Try it - Print the listing below in full. Alter nothing.

= = = =

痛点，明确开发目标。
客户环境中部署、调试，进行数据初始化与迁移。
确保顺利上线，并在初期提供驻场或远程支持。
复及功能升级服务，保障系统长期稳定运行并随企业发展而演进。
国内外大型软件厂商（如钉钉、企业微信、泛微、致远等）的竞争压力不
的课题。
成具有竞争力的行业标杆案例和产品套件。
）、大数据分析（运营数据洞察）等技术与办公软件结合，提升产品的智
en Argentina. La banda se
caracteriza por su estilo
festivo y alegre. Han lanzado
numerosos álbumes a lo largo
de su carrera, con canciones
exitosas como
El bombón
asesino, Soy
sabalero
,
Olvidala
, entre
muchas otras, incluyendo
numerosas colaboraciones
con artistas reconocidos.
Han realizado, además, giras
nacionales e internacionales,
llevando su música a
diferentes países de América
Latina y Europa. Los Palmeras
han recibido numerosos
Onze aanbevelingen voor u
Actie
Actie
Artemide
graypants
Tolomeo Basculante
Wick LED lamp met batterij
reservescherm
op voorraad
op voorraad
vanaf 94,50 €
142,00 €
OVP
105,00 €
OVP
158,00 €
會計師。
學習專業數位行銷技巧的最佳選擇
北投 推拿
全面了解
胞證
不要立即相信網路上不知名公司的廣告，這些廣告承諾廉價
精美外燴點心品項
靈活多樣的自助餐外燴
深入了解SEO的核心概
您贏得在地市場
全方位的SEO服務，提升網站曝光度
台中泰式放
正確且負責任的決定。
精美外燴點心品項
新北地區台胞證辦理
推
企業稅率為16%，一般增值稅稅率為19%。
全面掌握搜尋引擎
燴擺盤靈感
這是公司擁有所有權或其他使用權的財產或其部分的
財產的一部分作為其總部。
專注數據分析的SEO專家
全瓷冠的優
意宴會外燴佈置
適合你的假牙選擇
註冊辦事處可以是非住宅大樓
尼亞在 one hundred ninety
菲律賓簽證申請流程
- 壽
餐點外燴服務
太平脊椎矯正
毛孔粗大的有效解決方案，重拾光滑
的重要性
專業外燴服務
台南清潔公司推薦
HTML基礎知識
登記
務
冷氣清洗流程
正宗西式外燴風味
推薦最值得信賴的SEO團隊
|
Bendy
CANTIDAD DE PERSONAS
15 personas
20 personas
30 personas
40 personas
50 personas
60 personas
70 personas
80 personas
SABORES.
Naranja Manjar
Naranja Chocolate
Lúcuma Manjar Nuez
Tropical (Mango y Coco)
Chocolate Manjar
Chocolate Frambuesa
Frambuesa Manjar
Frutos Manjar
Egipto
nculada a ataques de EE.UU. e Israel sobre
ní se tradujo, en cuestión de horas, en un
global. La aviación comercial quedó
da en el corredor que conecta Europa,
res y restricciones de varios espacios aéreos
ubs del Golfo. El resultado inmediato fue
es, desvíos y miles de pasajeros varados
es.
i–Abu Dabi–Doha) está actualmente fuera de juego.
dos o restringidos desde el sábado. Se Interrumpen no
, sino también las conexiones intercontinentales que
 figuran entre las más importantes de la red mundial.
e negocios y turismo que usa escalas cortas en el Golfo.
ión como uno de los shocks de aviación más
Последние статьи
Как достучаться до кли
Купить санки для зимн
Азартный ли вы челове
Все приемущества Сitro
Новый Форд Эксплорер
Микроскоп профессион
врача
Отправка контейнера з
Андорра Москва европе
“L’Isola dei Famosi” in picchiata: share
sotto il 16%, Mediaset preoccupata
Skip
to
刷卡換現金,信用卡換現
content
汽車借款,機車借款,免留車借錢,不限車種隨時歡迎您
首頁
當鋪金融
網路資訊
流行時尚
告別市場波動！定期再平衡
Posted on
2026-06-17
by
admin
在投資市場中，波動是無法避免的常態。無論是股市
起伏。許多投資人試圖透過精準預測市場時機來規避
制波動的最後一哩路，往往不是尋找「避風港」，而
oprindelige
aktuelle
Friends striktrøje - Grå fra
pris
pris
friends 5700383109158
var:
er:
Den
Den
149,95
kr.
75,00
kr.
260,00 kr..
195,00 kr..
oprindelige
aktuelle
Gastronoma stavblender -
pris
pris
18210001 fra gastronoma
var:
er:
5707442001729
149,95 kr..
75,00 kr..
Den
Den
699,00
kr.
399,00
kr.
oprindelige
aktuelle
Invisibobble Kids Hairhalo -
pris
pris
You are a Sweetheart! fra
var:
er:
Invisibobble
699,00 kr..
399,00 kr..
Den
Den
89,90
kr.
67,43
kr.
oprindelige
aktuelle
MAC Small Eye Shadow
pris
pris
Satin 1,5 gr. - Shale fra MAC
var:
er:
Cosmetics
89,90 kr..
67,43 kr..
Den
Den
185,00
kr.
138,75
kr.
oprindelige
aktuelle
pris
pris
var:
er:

= = = =

Response to the exercise -
痛点，明确开发目标。
客户环境中部署、调试，进行数据初始化与迁移。
确保顺利上线，并在初期提供驻场或远程支持。
复及功能升级服务，保障系统长期稳定运行并随企业发展而演进。
国内外大型软件厂商（如钉钉、企业微信、泛微、致远等）的竞争压力不
的课题。
成具有竞争力的行业标杆案例和产品套件。
）、大数据分析（运营数据洞察）等技术与办公软件结合，提升产品的智
en Argentina. La banda se
caracteriza por su estilo
festivo y alegre. Han lanzado
numerosos álbumes a lo largo
de su carrera, con canciones
exitosas como
El bombón
asesino, Soy
sabalero
,
Olvidala
, entre
muchas otras, incluyendo
numerosas colaboraciones
con artistas reconocidos.
Han realizado, además, giras
nacionales e internacionales,
llevando su música a
diferentes países de América
Latina y Europa. Los Palmeras
han recibido numerosos
Onze aanbevelingen voor u
Actie
Actie
Artemide
graypants
Tolomeo Basculante
Wick LED lamp met batterij
reservescherm
op voorraad
op voorraad
vanaf 94,50 €
142,00 €
OVP
105,00 €
OVP
158,00 €
會計師。
學習專業數位行銷技巧的最佳選擇
北投 推拿
全面了解
胞證
不要立即相信網路上不知名公司的廣告，這些廣告承諾廉價
精美外燴點心品項
靈活多樣的自助餐外燴
深入了解SEO的核心概
您贏得在地市場
全方位的SEO服務，提升網站曝光度
台中泰式放
正確且負責任的決定。
精美外燴點心品項
新北地區台胞證辦理
推
企業稅率為16%，一般增值稅稅率為19%。
全面掌握搜尋引擎
燴擺盤靈感
這是公司擁有所有權或其他使用權的財產或其部分的
財產的一部分作為其總部。
專注數據分析的SEO專家
全瓷冠的優
意宴會外燴佈置
適合你的假牙選擇
註冊辦事處可以是非住宅大樓
尼亞在 one hundred ninety
菲律賓簽證申請流程
- 壽
餐點外燴服務
太平脊椎矯正
毛孔粗大的有效解決方案，重拾光滑
的重要性
專業外燴服務
台南清潔公司推薦
HTML基礎知識
登記
務
冷氣清洗流程
正宗西式外燴風味
推薦最值得信賴的SEO團隊
|
Bendy
CANTIDAD DE PERSONAS
15 personas
20 personas
30 personas
40 personas
50 personas
60 personas
70 personas
80 personas
SABORES.
Naranja Manjar
Naranja Chocolate
Lúcuma Manjar Nuez
Tropical (Mango y Coco)
Chocolate Manjar
Chocolate Frambuesa
Frambuesa Manjar
Frutos Manjar
Egipto
nculada a ataques de EE.UU. e Israel sobre
ní se tradujo, en cuestión de horas, en un
global. La aviación comercial quedó
da en el corredor que conecta Europa,
res y restricciones de varios espacios aéreos
ubs del Golfo. El resultado inmediato fue
es, desvíos y miles de pasajeros varados
es.
i–Abu Dabi–Doha) está actualmente fuera de juego.
dos o restringidos desde el sábado. Se Interrumpen no
, sino también las conexiones intercontinentales que
 figuran entre las más importantes de la red mundial.
e negocios y turismo que usa escalas cortas en el Golfo.
ión como uno de los shocks de aviación más
Последние статьи
Как достучаться до кли
Купить санки для зимн
Азартный ли вы челове
Все приемущества Сitro
Новый Форд Эксплорер
Микроскоп профессион
врача
Отправка контейнера з
Андорра Москва европе
“L’Isola dei Famosi” in picchiata: share
sotto il 16%, Mediaset preoccupata
Skip
to
刷卡換現金,信用卡換現
content
汽車借款,機車借款,免留車借錢,不限車種隨時歡迎您
首頁
當鋪金融
網路資訊
流行時尚
告別市場波動！定期再平衡
Posted on
2026-06-17
by
admin
在投資市場中，波動是無法避免的常態。無論是股市
起伏。許多投資人試圖透過精準預測市場時機來規避
制波動的最後一哩路，往往不是尋找「避風港」，而
oprindelige
aktuelle
Friends striktrøje - Grå fra
pris
pris
friends 5700383109158
var:
er:
Den
Den
149,95
kr.
75,00
kr.
260,00 kr..
195,00 kr..
oprindelige
aktuelle
Gastronoma stavblender -
pris
pris
18210001 fra gastronoma
var:
er:
5707442001729
149,95 kr..
75,00 kr..
Den
Den
699,00
kr.
399,00
kr.
oprindelige
aktuelle
Invisibobble Kids Hairhalo -
pris
pris
You are a Sweetheart! fra
var:
er:
Invisibobble
699,00 kr..
399,00 kr..
Den
Den
89,90
kr.
67,43
kr.
oprindelige
aktuelle
MAC Small Eye Shadow
pris
pris
Satin 1,5 gr. - Shale fra MAC
var:
er:
Cosmetics
89,90 kr..
67,43 kr..
Den
Den
185,00
kr.
138,75
kr.
oprindelige
aktuelle
pris
pris
var:
er:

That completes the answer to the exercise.